Your instructions: Please output only the lines that run from the line containing "Подразделения института" through the end of the material below, exactly.

Data for the task:
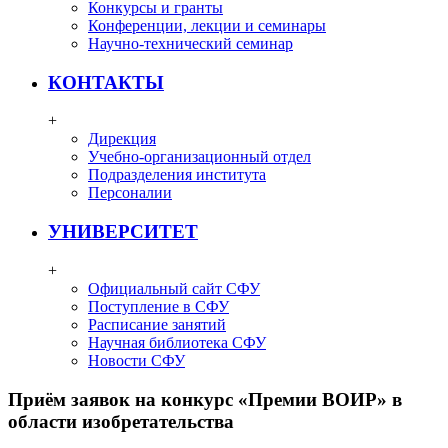
Конкурсы и гранты
Конференции, лекции и семинары
Научно-технический семинар
КОНТАКТЫ
+
Дирекция
Учебно-организационный отдел
Подразделения института
Персоналии
УНИВЕРСИТЕТ
+
Официальный сайт СФУ
Поступление в СФУ
Расписание занятий
Научная библиотека СФУ
Новости СФУ
Приём заявок на конкурс «Премии ВОИР» в
области изобретательства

Solution to the problem:
Подразделения института
Персоналии
УНИВЕРСИТЕТ
+
Официальный сайт СФУ
Поступление в СФУ
Расписание занятий
Научная библиотека СФУ
Новости СФУ
Приём заявок на конкурс «Премии ВОИР» в
области изобретательства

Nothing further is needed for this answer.